Job item
Although the entries contain pictures, the copy should hold only their exact text.

Entries supplied
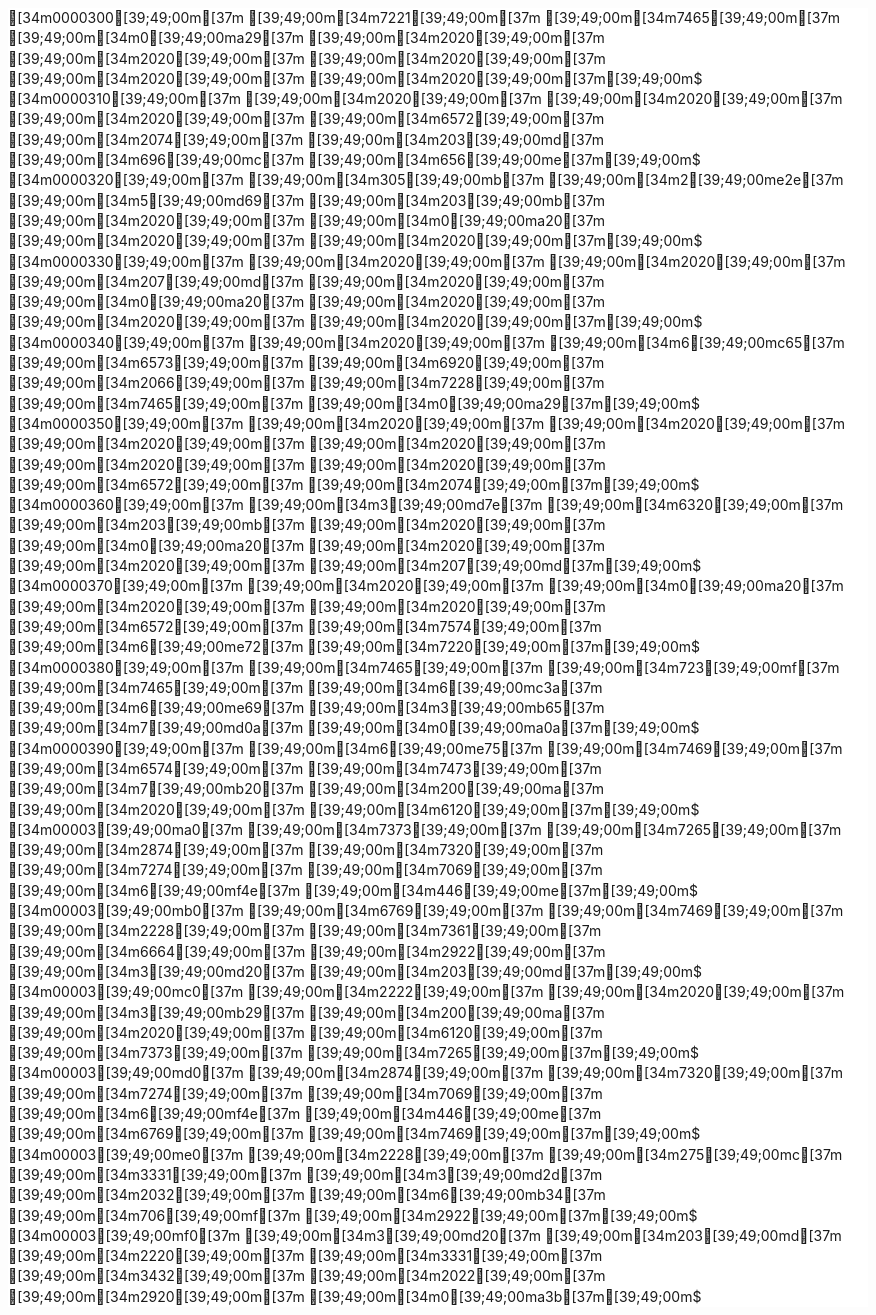 [34m0000300[39;49;00m[37m [39;49;00m[34m7221[39;49;00m[37m [39;49;00m[34m7465[39;49;00m[37m [39;49;00m[34m0[39;49;00ma29[37m [39;49;00m[34m2020[39;49;00m[37m [39;49;00m[34m2020[39;49;00m[37m [39;49;00m[34m2020[39;49;00m[37m [39;49;00m[34m2020[39;49;00m[37m [39;49;00m[34m2020[39;49;00m[37m[39;49;00m$
[34m0000310[39;49;00m[37m [39;49;00m[34m2020[39;49;00m[37m [39;49;00m[34m2020[39;49;00m[37m [39;49;00m[34m2020[39;49;00m[37m [39;49;00m[34m6572[39;49;00m[37m [39;49;00m[34m2074[39;49;00m[37m [39;49;00m[34m203[39;49;00md[37m [39;49;00m[34m696[39;49;00mc[37m [39;49;00m[34m656[39;49;00me[37m[39;49;00m$
[34m0000320[39;49;00m[37m [39;49;00m[34m305[39;49;00mb[37m [39;49;00m[34m2[39;49;00me2e[37m [39;49;00m[34m5[39;49;00md69[37m [39;49;00m[34m203[39;49;00mb[37m [39;49;00m[34m2020[39;49;00m[37m [39;49;00m[34m0[39;49;00ma20[37m [39;49;00m[34m2020[39;49;00m[37m [39;49;00m[34m2020[39;49;00m[37m[39;49;00m$
[34m0000330[39;49;00m[37m [39;49;00m[34m2020[39;49;00m[37m [39;49;00m[34m2020[39;49;00m[37m [39;49;00m[34m207[39;49;00md[37m [39;49;00m[34m2020[39;49;00m[37m [39;49;00m[34m0[39;49;00ma20[37m [39;49;00m[34m2020[39;49;00m[37m [39;49;00m[34m2020[39;49;00m[37m [39;49;00m[34m2020[39;49;00m[37m[39;49;00m$
[34m0000340[39;49;00m[37m [39;49;00m[34m2020[39;49;00m[37m [39;49;00m[34m6[39;49;00mc65[37m [39;49;00m[34m6573[39;49;00m[37m [39;49;00m[34m6920[39;49;00m[37m [39;49;00m[34m2066[39;49;00m[37m [39;49;00m[34m7228[39;49;00m[37m [39;49;00m[34m7465[39;49;00m[37m [39;49;00m[34m0[39;49;00ma29[37m[39;49;00m$
[34m0000350[39;49;00m[37m [39;49;00m[34m2020[39;49;00m[37m [39;49;00m[34m2020[39;49;00m[37m [39;49;00m[34m2020[39;49;00m[37m [39;49;00m[34m2020[39;49;00m[37m [39;49;00m[34m2020[39;49;00m[37m [39;49;00m[34m2020[39;49;00m[37m [39;49;00m[34m6572[39;49;00m[37m [39;49;00m[34m2074[39;49;00m[37m[39;49;00m$
[34m0000360[39;49;00m[37m [39;49;00m[34m3[39;49;00md7e[37m [39;49;00m[34m6320[39;49;00m[37m [39;49;00m[34m203[39;49;00mb[37m [39;49;00m[34m2020[39;49;00m[37m [39;49;00m[34m0[39;49;00ma20[37m [39;49;00m[34m2020[39;49;00m[37m [39;49;00m[34m2020[39;49;00m[37m [39;49;00m[34m207[39;49;00md[37m[39;49;00m$
[34m0000370[39;49;00m[37m [39;49;00m[34m2020[39;49;00m[37m [39;49;00m[34m0[39;49;00ma20[37m [39;49;00m[34m2020[39;49;00m[37m [39;49;00m[34m2020[39;49;00m[37m [39;49;00m[34m6572[39;49;00m[37m [39;49;00m[34m7574[39;49;00m[37m [39;49;00m[34m6[39;49;00me72[37m [39;49;00m[34m7220[39;49;00m[37m[39;49;00m$
[34m0000380[39;49;00m[37m [39;49;00m[34m7465[39;49;00m[37m [39;49;00m[34m723[39;49;00mf[37m [39;49;00m[34m7465[39;49;00m[37m [39;49;00m[34m6[39;49;00mc3a[37m [39;49;00m[34m6[39;49;00me69[37m [39;49;00m[34m3[39;49;00mb65[37m [39;49;00m[34m7[39;49;00md0a[37m [39;49;00m[34m0[39;49;00ma0a[37m[39;49;00m$
[34m0000390[39;49;00m[37m [39;49;00m[34m6[39;49;00me75[37m [39;49;00m[34m7469[39;49;00m[37m [39;49;00m[34m6574[39;49;00m[37m [39;49;00m[34m7473[39;49;00m[37m [39;49;00m[34m7[39;49;00mb20[37m [39;49;00m[34m200[39;49;00ma[37m [39;49;00m[34m2020[39;49;00m[37m [39;49;00m[34m6120[39;49;00m[37m[39;49;00m$
[34m00003[39;49;00ma0[37m [39;49;00m[34m7373[39;49;00m[37m [39;49;00m[34m7265[39;49;00m[37m [39;49;00m[34m2874[39;49;00m[37m [39;49;00m[34m7320[39;49;00m[37m [39;49;00m[34m7274[39;49;00m[37m [39;49;00m[34m7069[39;49;00m[37m [39;49;00m[34m6[39;49;00mf4e[37m [39;49;00m[34m446[39;49;00me[37m[39;49;00m$
[34m00003[39;49;00mb0[37m [39;49;00m[34m6769[39;49;00m[37m [39;49;00m[34m7469[39;49;00m[37m [39;49;00m[34m2228[39;49;00m[37m [39;49;00m[34m7361[39;49;00m[37m [39;49;00m[34m6664[39;49;00m[37m [39;49;00m[34m2922[39;49;00m[37m [39;49;00m[34m3[39;49;00md20[37m [39;49;00m[34m203[39;49;00md[37m[39;49;00m$
[34m00003[39;49;00mc0[37m [39;49;00m[34m2222[39;49;00m[37m [39;49;00m[34m2020[39;49;00m[37m [39;49;00m[34m3[39;49;00mb29[37m [39;49;00m[34m200[39;49;00ma[37m [39;49;00m[34m2020[39;49;00m[37m [39;49;00m[34m6120[39;49;00m[37m [39;49;00m[34m7373[39;49;00m[37m [39;49;00m[34m7265[39;49;00m[37m[39;49;00m$
[34m00003[39;49;00md0[37m [39;49;00m[34m2874[39;49;00m[37m [39;49;00m[34m7320[39;49;00m[37m [39;49;00m[34m7274[39;49;00m[37m [39;49;00m[34m7069[39;49;00m[37m [39;49;00m[34m6[39;49;00mf4e[37m [39;49;00m[34m446[39;49;00me[37m [39;49;00m[34m6769[39;49;00m[37m [39;49;00m[34m7469[39;49;00m[37m[39;49;00m$
[34m00003[39;49;00me0[37m [39;49;00m[34m2228[39;49;00m[37m [39;49;00m[34m275[39;49;00mc[37m [39;49;00m[34m3331[39;49;00m[37m [39;49;00m[34m3[39;49;00md2d[37m [39;49;00m[34m2032[39;49;00m[37m [39;49;00m[34m6[39;49;00mb34[37m [39;49;00m[34m706[39;49;00mf[37m [39;49;00m[34m2922[39;49;00m[37m[39;49;00m$
[34m00003[39;49;00mf0[37m [39;49;00m[34m3[39;49;00md20[37m [39;49;00m[34m203[39;49;00md[37m [39;49;00m[34m2220[39;49;00m[37m [39;49;00m[34m3331[39;49;00m[37m [39;49;00m[34m3432[39;49;00m[37m [39;49;00m[34m2022[39;49;00m[37m [39;49;00m[34m2920[39;49;00m[37m [39;49;00m[34m0[39;49;00ma3b[37m[39;49;00m$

Response for this exercise
 [34m0000300[39;49;00m[37m [39;49;00m[34m7221[39;49;00m[37m [39;49;00m[34m7465[39;49;00m[37m [39;49;00m[34m0[39;49;00ma29[37m [39;49;00m[34m2020[39;49;00m[37m [39;49;00m[34m2020[39;49;00m[37m [39;49;00m[34m2020[39;49;00m[37m [39;49;00m[34m2020[39;49;00m[37m [39;49;00m[34m2020[39;49;00m[37m[39;49;00m$
[34m0000310[39;49;00m[37m [39;49;00m[34m2020[39;49;00m[37m [39;49;00m[34m2020[39;49;00m[37m [39;49;00m[34m2020[39;49;00m[37m [39;49;00m[34m6572[39;49;00m[37m [39;49;00m[34m2074[39;49;00m[37m [39;49;00m[34m203[39;49;00md[37m [39;49;00m[34m696[39;49;00mc[37m [39;49;00m[34m656[39;49;00me[37m[39;49;00m$
[34m0000320[39;49;00m[37m [39;49;00m[34m305[39;49;00mb[37m [39;49;00m[34m2[39;49;00me2e[37m [39;49;00m[34m5[39;49;00md69[37m [39;49;00m[34m203[39;49;00mb[37m [39;49;00m[34m2020[39;49;00m[37m [39;49;00m[34m0[39;49;00ma20[37m [39;49;00m[34m2020[39;49;00m[37m [39;49;00m[34m2020[39;49;00m[37m[39;49;00m$
[34m0000330[39;49;00m[37m [39;49;00m[34m2020[39;49;00m[37m [39;49;00m[34m2020[39;49;00m[37m [39;49;00m[34m207[39;49;00md[37m [39;49;00m[34m2020[39;49;00m[37m [39;49;00m[34m0[39;49;00ma20[37m [39;49;00m[34m2020[39;49;00m[37m [39;49;00m[34m2020[39;49;00m[37m [39;49;00m[34m2020[39;49;00m[37m[39;49;00m$
[34m0000340[39;49;00m[37m [39;49;00m[34m2020[39;49;00m[37m [39;49;00m[34m6[39;49;00mc65[37m [39;49;00m[34m6573[39;49;00m[37m [39;49;00m[34m6920[39;49;00m[37m [39;49;00m[34m2066[39;49;00m[37m [39;49;00m[34m7228[39;49;00m[37m [39;49;00m[34m7465[39;49;00m[37m [39;49;00m[34m0[39;49;00ma29[37m[39;49;00m$
[34m0000350[39;49;00m[37m [39;49;00m[34m2020[39;49;00m[37m [39;49;00m[34m2020[39;49;00m[37m [39;49;00m[34m2020[39;49;00m[37m [39;49;00m[34m2020[39;49;00m[37m [39;49;00m[34m2020[39;49;00m[37m [39;49;00m[34m2020[39;49;00m[37m [39;49;00m[34m6572[39;49;00m[37m [39;49;00m[34m2074[39;49;00m[37m[39;49;00m$
[34m0000360[39;49;00m[37m [39;49;00m[34m3[39;49;00md7e[37m [39;49;00m[34m6320[39;49;00m[37m [39;49;00m[34m203[39;49;00mb[37m [39;49;00m[34m2020[39;49;00m[37m [39;49;00m[34m0[39;49;00ma20[37m [39;49;00m[34m2020[39;49;00m[37m [39;49;00m[34m2020[39;49;00m[37m [39;49;00m[34m207[39;49;00md[37m[39;49;00m$
[34m0000370[39;49;00m[37m [39;49;00m[34m2020[39;49;00m[37m [39;49;00m[34m0[39;49;00ma20[37m [39;49;00m[34m2020[39;49;00m[37m [39;49;00m[34m2020[39;49;00m[37m [39;49;00m[34m6572[39;49;00m[37m [39;49;00m[34m7574[39;49;00m[37m [39;49;00m[34m6[39;49;00me72[37m [39;49;00m[34m7220[39;49;00m[37m[39;49;00m$
[34m0000380[39;49;00m[37m [39;49;00m[34m7465[39;49;00m[37m [39;49;00m[34m723[39;49;00mf[37m [39;49;00m[34m7465[39;49;00m[37m [39;49;00m[34m6[39;49;00mc3a[37m [39;49;00m[34m6[39;49;00me69[37m [39;49;00m[34m3[39;49;00mb65[37m [39;49;00m[34m7[39;49;00md0a[37m [39;49;00m[34m0[39;49;00ma0a[37m[39;49;00m$
[34m0000390[39;49;00m[37m [39;49;00m[34m6[39;49;00me75[37m [39;49;00m[34m7469[39;49;00m[37m [39;49;00m[34m6574[39;49;00m[37m [39;49;00m[34m7473[39;49;00m[37m [39;49;00m[34m7[39;49;00mb20[37m [39;49;00m[34m200[39;49;00ma[37m [39;49;00m[34m2020[39;49;00m[37m [39;49;00m[34m6120[39;49;00m[37m[39;49;00m$
[34m00003[39;49;00ma0[37m [39;49;00m[34m7373[39;49;00m[37m [39;49;00m[34m7265[39;49;00m[37m [39;49;00m[34m2874[39;49;00m[37m [39;49;00m[34m7320[39;49;00m[37m [39;49;00m[34m7274[39;49;00m[37m [39;49;00m[34m7069[39;49;00m[37m [39;49;00m[34m6[39;49;00mf4e[37m [39;49;00m[34m446[39;49;00me[37m[39;49;00m$
[34m00003[39;49;00mb0[37m [39;49;00m[34m6769[39;49;00m[37m [39;49;00m[34m7469[39;49;00m[37m [39;49;00m[34m2228[39;49;00m[37m [39;49;00m[34m7361[39;49;00m[37m [39;49;00m[34m6664[39;49;00m[37m [39;49;00m[34m2922[39;49;00m[37m [39;49;00m[34m3[39;49;00md20[37m [39;49;00m[34m203[39;49;00md[37m[39;49;00m$
[34m00003[39;49;00mc0[37m [39;49;00m[34m2222[39;49;00m[37m [39;49;00m[34m2020[39;49;00m[37m [39;49;00m[34m3[39;49;00mb29[37m [39;49;00m[34m200[39;49;00ma[37m [39;49;00m[34m2020[39;49;00m[37m [39;49;00m[34m6120[39;49;00m[37m [39;49;00m[34m7373[39;49;00m[37m [39;49;00m[34m7265[39;49;00m[37m[39;49;00m$
[34m00003[39;49;00md0[37m [39;49;00m[34m2874[39;49;00m[37m [39;49;00m[34m7320[39;49;00m[37m [39;49;00m[34m7274[39;49;00m[37m [39;49;00m[34m7069[39;49;00m[37m [39;49;00m[34m6[39;49;00mf4e[37m [39;49;00m[34m446[39;49;00me[37m [39;49;00m[34m6769[39;49;00m[37m [39;49;00m[34m7469[39;49;00m[37m[39;49;00m$
[34m00003[39;49;00me0[37m [39;49;00m[34m2228[39;49;00m[37m [39;49;00m[34m275[39;49;00mc[37m [39;49;00m[34m3331[39;49;00m[37m [39;49;00m[34m3[39;49;00md2d[37m [39;49;00m[34m2032[39;49;00m[37m [39;49;00m[34m6[39;49;00mb34[37m [39;49;00m[34m706[39;49;00mf[37m [39;49;00m[34m2922[39;49;00m[37m[39;49;00m$
[34m00003[39;49;00mf0[37m [39;49;00m[34m3[39;49;00md20[37m [39;49;00m[34m203[39;49;00md[37m [39;49;00m[34m2220[39;49;00m[37m [39;49;00m[34m3331[39;49;00m[37m [39;49;00m[34m3432[39;49;00m[37m [39;49;00m[34m2022[39;49;00m[37m [39;49;00m[34m2920[39;49;00m[37m [39;49;00m[34m0[39;49;00ma3b[37m[39;49;00m$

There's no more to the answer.